Schweiger: Ein wichtiger Grund ist die Elitenverdrossenheit gegenüber Politikern, Wirtschaftsunternehmen, Medien und Journalisten, aber auch gegenüber der Wissenschaft. Besonders der Politik und dem Journalismus sagen die Zweifler eine zu große Nähe nach. Der zweite Kritikpunkt ist, dass die Medien sehr gleich über Außenpolitik berichten. Das fing an mit der Berichterstattung über die Ukraine- oder die Flüchtlingskrise. Das hat Misstrauen gegenüber etablierten Medien geweckt und dadurch sozialen sowie alternativen Medien Zulauf beschert.

KNA: Wer sind die Zweifler?

Schweiger: Die breite Bevölkerung informiert sich bei den klassischen Medien. Meiner Vermutung nach zweifeln 10 bis 20 Prozent der Bevölkerung am System. Das sind oft AfD-nahe Bürger. Sie weisen eine durchschnittliche Bildung auf, sind aber trotzdem überfordert von der Komplexität des politischen Systems und haben oft kein Verständnis für Kompromisse. Ihr Vertrauen in die Politik ist durch Auslöser wie die Flüchtlingskrise gestört und jetzt kochen sie in den sozialen Medien ihr eigenes Süppchen.

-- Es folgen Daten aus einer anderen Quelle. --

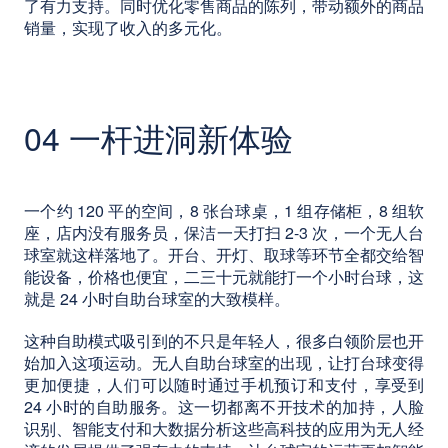
了有力支持。同时优化零售商品的陈列，带动额外的商品
销量，实现了收入的多元化。
04 一杆进洞新体验
一个约 120 平的空间，8 张台球桌，1 组存储柜，8 组软
座，店内没有服务员，保洁一天打扫 2-3 次，一个无人台
球室就这样落地了。开台、开灯、取球等环节全都交给智
能设备，价格也便宜，二三十元就能打一个小时台球，这
就是 24 小时自助台球室的大致模样。
这种自助模式吸引到的不只是年轻人，很多白领阶层也开
始加入这项运动。无人自助台球室的出现，让打台球变得
更加便捷，人们可以随时通过手机预订和支付，享受到
24 小时的自助服务。这一切都离不开技术的加持，人脸
识别、智能支付和大数据分析这些高科技的应用为无人经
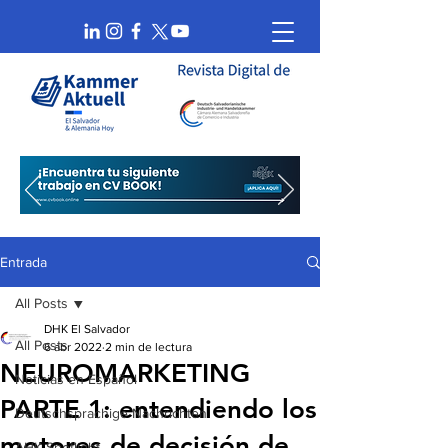
Entrada
All Posts
DHK El Salvador
All Posts
6 abr 2022
2 min de lectura
NEUROMARKETING
Noticias en Español
PARTE 1: entendiendo los
Deutschsprachige Nachrichten
motores de decisión de
AHK Spotlight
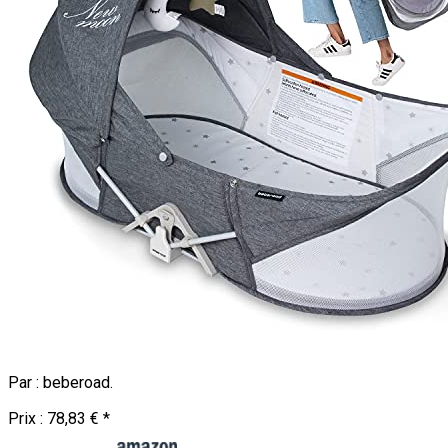
Par :
beberoad
.
Prix :
78,83 €
*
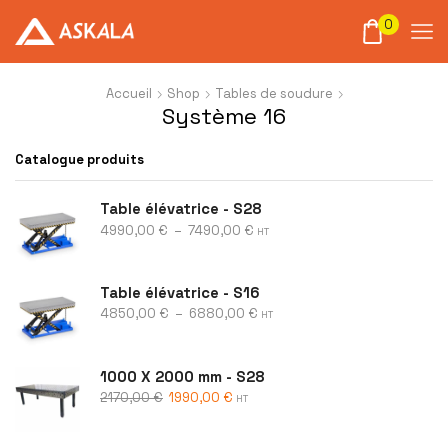
0
Accueil
Shop
Tables de soudure
Système 16
Catalogue produits
Table élévatrice - S28
4990,00
€
–
7490,00
€
HT
Table élévatrice - S16
4850,00
€
–
6880,00
€
HT
1000 X 2000 mm - S28
2170,00
€
1990,00
€
HT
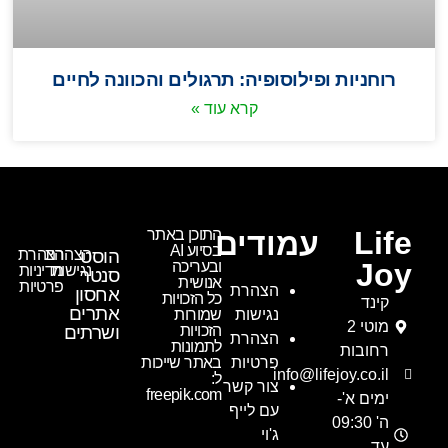
רוחניות ופילוסופיה: תרגולים והכוונה לחיים
קרא עוד »
Life
עמודים
התוכן באתר
בסיוע AI
הוסט
הצהרת
הצהרת
Joy
ובעריכה
נגישות
מדיניות
סנטר
אנושית
פרטיות
הצהרת
אחסון
כל הזכויות
קינד
אתרים
נגישות
שמורות
מוטי 2
הזכויות
ושרתים
הצהרת
לתמונות
רחובות
פרטיות
באתר שייכות
info@lifejoy.co.il
ל:
צור קשר
freepik.com
ימים א'-
עם לייף
ה' 09:30
ג'וי
עד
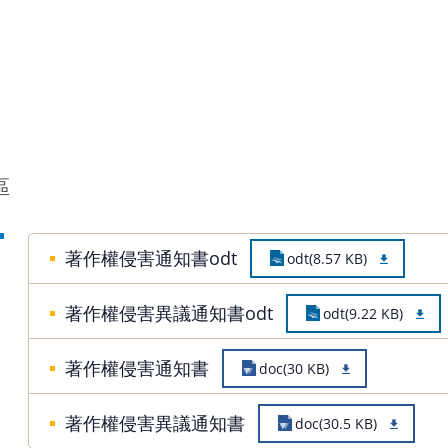
區
著作權侵害通知書odt
odt(8.57 KB)
著作權侵害異議通知書odt
odt(9.22 KB)
著作權侵害通知書
doc(30 KB)
著作權侵害異議通知書
doc(30.5 KB)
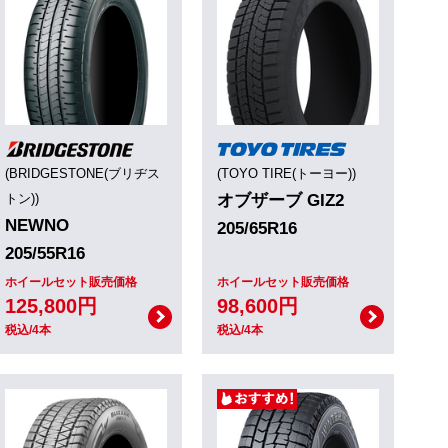
(BRIDGESTONE(ブリヂス
(TOYO TIRE(トーヨー))
トン))
オブザーブ GIZ2
NEWNO
205/65R16
205/55R16
ホイールセット販売価格
ホイールセット販売価格
125,800円
98,600円
税込/4本
税込/4本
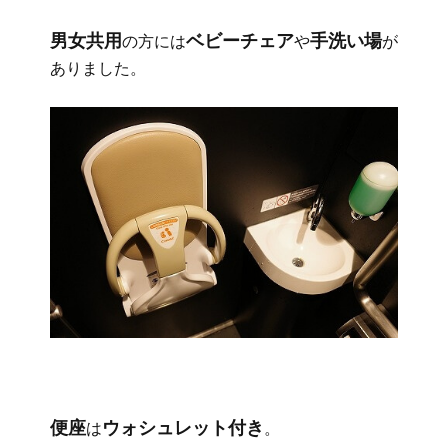
男女共用
ベビーチェア
手洗い場
の方には
や
が
ありました。
便座
ウォシュレット付き
は
。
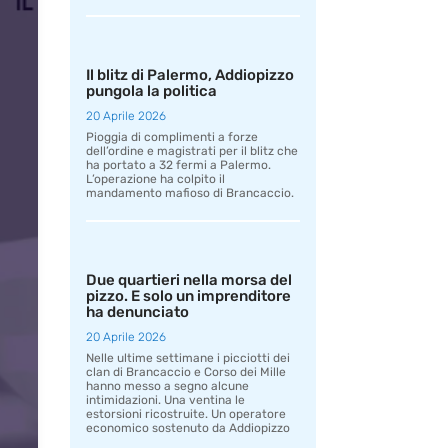
Il blitz di Palermo, Addiopizzo
pungola la politica
20 Aprile 2026
Pioggia di complimenti a forze
dell’ordine e magistrati per il blitz che
ha portato a 32 fermi a Palermo.
L’operazione ha colpito il
mandamento mafioso di Brancaccio.
Due quartieri nella morsa del
pizzo. E solo un imprenditore
ha denunciato
20 Aprile 2026
Nelle ultime settimane i picciotti dei
clan di Brancaccio e Corso dei Mille
hanno messo a segno alcune
intimidazioni. Una ventina le
estorsioni ricostruite. Un operatore
economico sostenuto da Addiopizzo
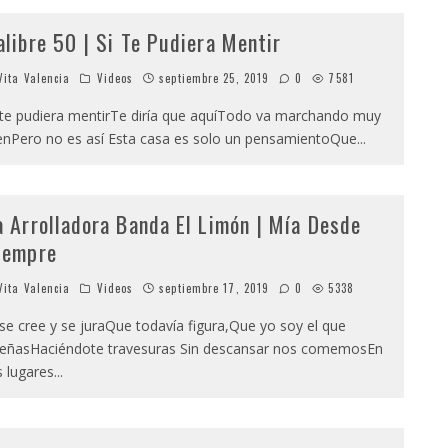
alibre 50 | Si Te Pudiera Mentir
ita Valencia
Videos
septiembre 25, 2019
0
7581
 te pudiera mentirTe diría que aquíTodo va marchando muy
enPero no es así Esta casa es solo un pensamientoQue
...
a Arrolladora Banda El Limón | Mía Desde
iempre
ita Valencia
Videos
septiembre 17, 2019
0
5338
 se cree y se juraQue todavía figura,Que yo soy el que
eñasHaciéndote travesuras Sin descansar nos comemosEn
s lugares
...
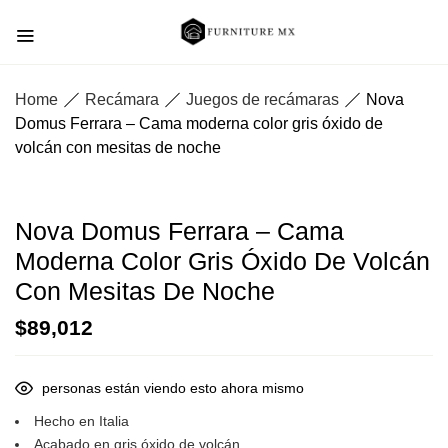
Home
Recámara
Juegos de recámaras
Nova
Domus Ferrara – Cama moderna color gris óxido de
volcán con mesitas de noche
Nova Domus Ferrara – Cama
Moderna Color Gris Óxido De Volcán
Con Mesitas De Noche
$
89,012
personas están viendo esto ahora mismo
Hecho en Italia
Acabado en gris óxido de volcán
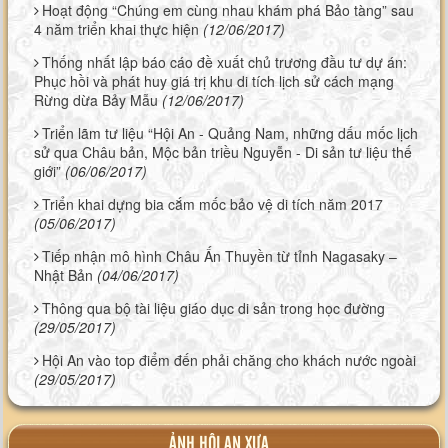
Hoạt động “Chúng em cùng nhau khám phá Bảo tàng” sau
4 năm triển khai thực hiện
(12/06/2017)
Thống nhất lập báo cáo đề xuất chủ trương đầu tư dự án:
Phục hồi và phát huy giá trị khu di tích lịch sử cách mạng
Rừng dừa Bảy Mẫu
(12/06/2017)
Triển lãm tư liệu “Hội An - Quảng Nam, những dấu mốc lịch
sử qua Châu bản, Mộc bản triều Nguyễn - Di sản tư liệu thế
giới”
(06/06/2017)
Triển khai dựng bia cắm mốc bảo vệ di tích năm 2017
(05/06/2017)
Tiếp nhận mô hình Châu Ấn Thuyền từ tỉnh Nagasaky –
Nhật Bản
(04/06/2017)
Thông qua bộ tài liệu giáo dục di sản trong học đường
(29/05/2017)
Hội An vào top điểm đến phải chăng cho khách nước ngoài
(29/05/2017)
ẢNH HỘI AN XƯA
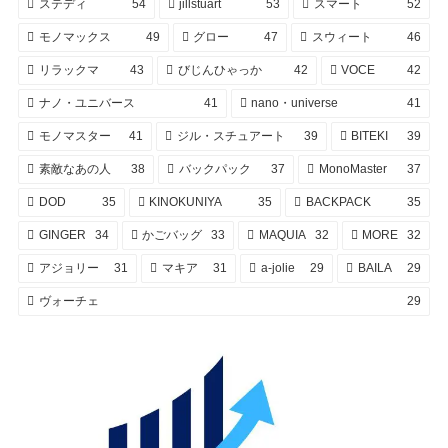
ステディ
54
jillstuart
53
スマート
52
モノマックス
49
グロー
47
スウィート
46
リラックマ
43
びじんひゃっか
42
VOCE
42
ナノ・ユニバース
41
nano・universe
41
モノマスター
41
ジル・スチュアート
39
BITEKI
39
素敵なあの人
38
バックパック
37
MonoMaster
37
DOD
35
KINOKUNIYA
35
BACKPACK
35
GINGER
34
かごバッグ
33
MAQUIA
32
MORE
32
アジョリー
31
マキア
31
a-jolie
29
BAILA
29
ヴォーチェ
29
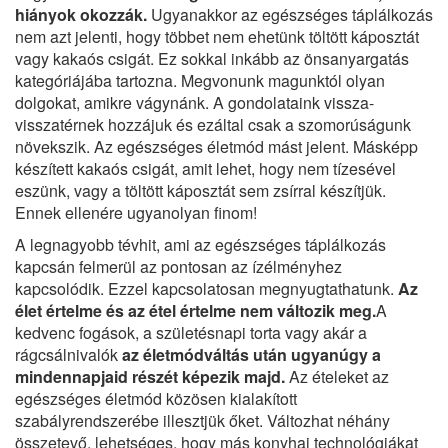
hiányok okozzák.
Ugyanakkor az egészséges táplálkozás
nem azt jelenti, hogy többet nem ehetünk töltött káposztát
vagy kakaós csigát. Ez sokkal inkább az önsanyargatás
kategóriájába tartozna. Megvonunk magunktól olyan
dolgokat, amikre vágynánk. A gondolataink vissza-
visszatérnek hozzájuk és ezáltal csak a szomorúságunk
növekszik. Az egészséges életmód mást jelent. Másképp
készített kakaós csigát, amit lehet, hogy nem tízesével
eszünk, vagy a töltött káposztát sem zsírral készítjük.
Ennek ellenére ugyanolyan finom!
A legnagyobb tévhit, ami az egészséges táplálkozás
kapcsán felmerül az pontosan az ízélményhez
kapcsolódik. Ezzel kapcsolatosan megnyugtathatunk.
Az
élet értelme és az étel értelme nem változik meg.
A
kedvenc fogások, a születésnapi torta vagy akár a
rágcsálnivalók
az életmódváltás után ugyanúgy a
mindennapjaid részét képezik majd.
Az ételeket az
egészséges életmód közösen kialakított
szabályrendszerébe illesztjük őket. Változhat néhány
összetevő, lehetséges, hogy más konyhai technológiákat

KNA: Welche Folgen hat das für die Gesellschaft?

Schweiger: In der deutschen Gesellschaft gibt es einen breiten Mainstream. Die Menschen darin sind mehr oder weniger liberal. Auf der anderen Seite gibt es eine AfD-nahe Gruppe, die sehr stark die algorithmisch-personalisierten Kanäle nutzt, wie Facebook und YouTube. Dort gibt es extreme Meinungen. Wir wissen leider nicht, was Ursache und was Wirkung war. Waren zuerst die extremen Meinungen da und die Menschen sind in die Filterblasen gegangen? Oder gab es erst die Filterblasen und die extremen Meinungen entstanden daraus? So oder so driftet die Gesellschaft als Folge weiter auseinander.

KNA: Was kann dagegen getan werden?

Schweiger: Menschen sollten sich weniger über algorithmisch-personalisierte Kanäle und wieder stärker über die klassischen Medien informieren, damit sie das ganze Nachrichtengeschehen mit allen Facetten im Blick haben. Am besten sind Medien, die ihre Qualität seit Jahren beweisen. Alle anderen muss man mit Vorsicht genießen. Die Zweifler zu den normalen Medien zurückzuholen wird schwierig bis unmöglich. Die Frage ist, wie wir mit den algorithmisch-personalisierten Kanälen umgehen. Wahrscheinlich wird sich nichts ändern, weil Regulierungen der Meinungsfreiheit in den sozialen Netzwerken mit dem Grundgesetz kollidieren. Gegen die Aufspaltung ist daher kein Kraut gewachsen.

Das Interview führte Maren Breitling.